Regulation meets fintech: the key to customer empowerment?
This month, a revolutionary new regulator has been introduced in the UK. It's called the Payment Systems Regulator (PSR), and some commentators are speculating that it could mean the end of banking as we know it.
The PSR is the first regulatory body the £75tn-per-year system has ever had. Its mission? To break up the long-established monopoly of the traditional banks and give smaller companies a chance, creating a fairer system for customers. The government hopes that introducing competition will drive innovation, which means that financial technology, or fintech, is about to find itself at the centre of the revolution.
Working with the Financial Conduct Authority and the Competition and Markets Authority, the PSR is forcing the industry to put consumers first. Hannah Nixon, managing director of the PSR, said, “Our approach will bring change to the industry, injecting competition and innovation where it is needed most, and will put the interests of the people and businesses that use payment systems front and centre. True, long lasting change will be difficult, but we have the powers and the people to make it happen. Our challenge now – the challenge we share with industry – is to work together to deliver it."
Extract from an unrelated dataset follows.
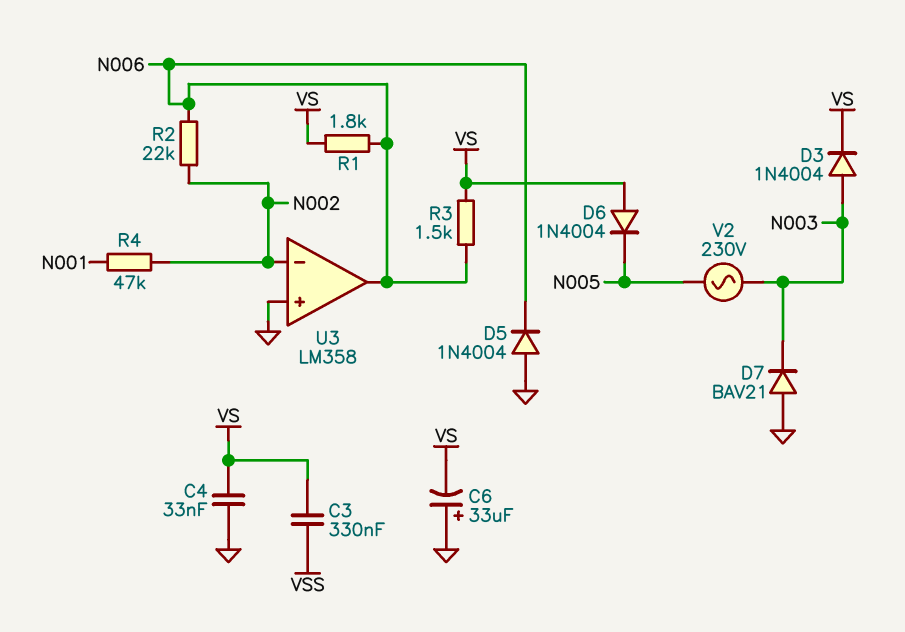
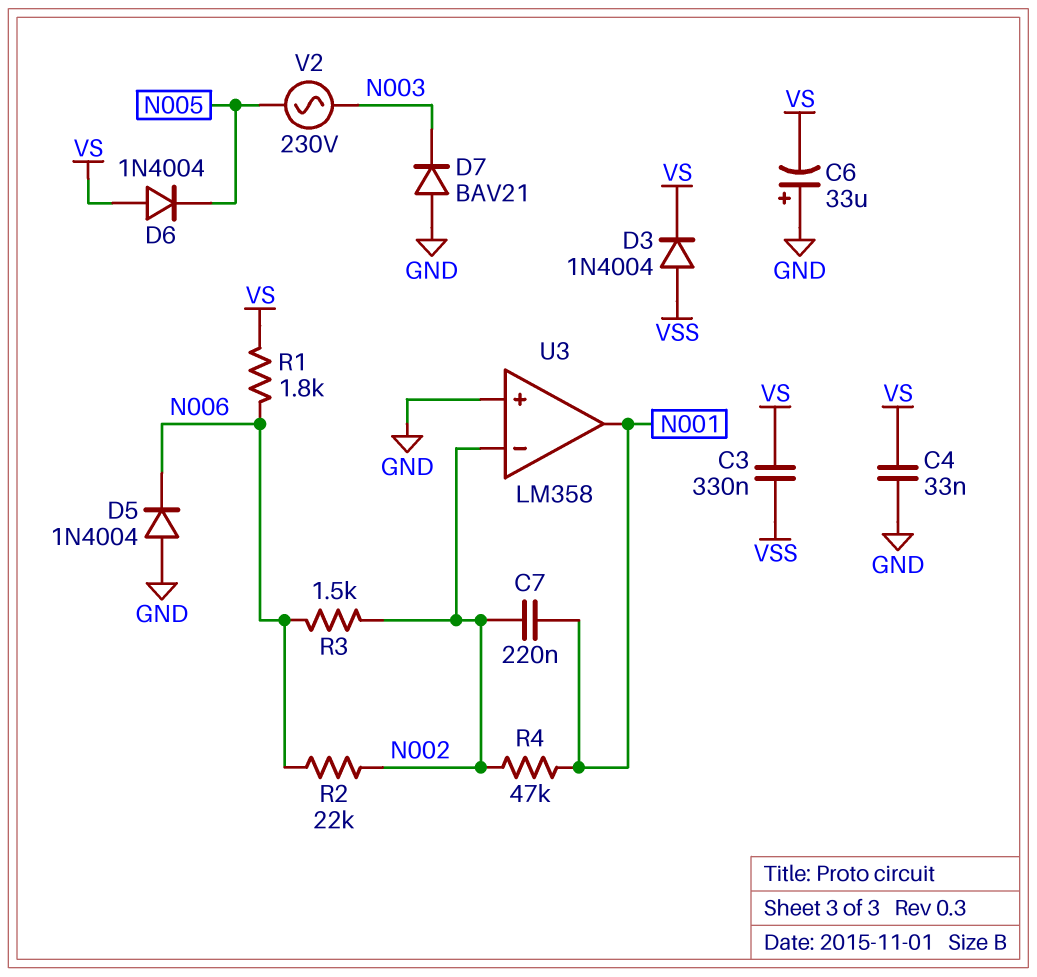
C7: none -> 220nF (N001, N002)
D3: diode 1N4004 (A N003, K VS) -> diode 1N4004 (A VSS, K VS)
R3: 1.5k (N006, VS) -> 1.5k (N002, N006)
U3 pin out: N006 -> N001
The technology to revolutionise business and consumer banking has been at our fingertips for years, but the industry has typically been slow to react. Because of the lack of competition, consumers haven't had options – even though traditional banks aren't giving people what they want, they have little choice but to stay. Even switching banks is a complicated process – why would a company make it easy for their customers to take their business elsewhere? But the benefits that lured you in as an 18-year-old university student don't last forever. Once you have a mortgage or a business loan, the temporarily interest-free overdraft and national Railcard seem a lot less appealing. Banks have gotten comfortable, and there has been no incentive to change. But there is now.
Users are being actively encouraged to think about paying their bills, receiving their salaries and transferring money in a newer, quicker and cheaper way. Because of their previously unassailable monopoly, high street banks have been able to charge much higher fees for things like sending money overseas than smaller tech start-ups. With open competition, the possibilities are endless and the power is being placed squarely in the consumers' hands.
A Payments Strategy Forum is being set up as a first step towards clarifying the new vision for payment systems. It will include 14 different industry and service-user experts including giants like Visa and Barclays, a representative from Which?, and the managing directors of newer alternative systems like Faster Payments and PayPoint.
The change won't happen overnight, but hopefully these new initiatives will lead to a crucial difference; financial service providers will aim to make life easier for their customers rather than the other way around.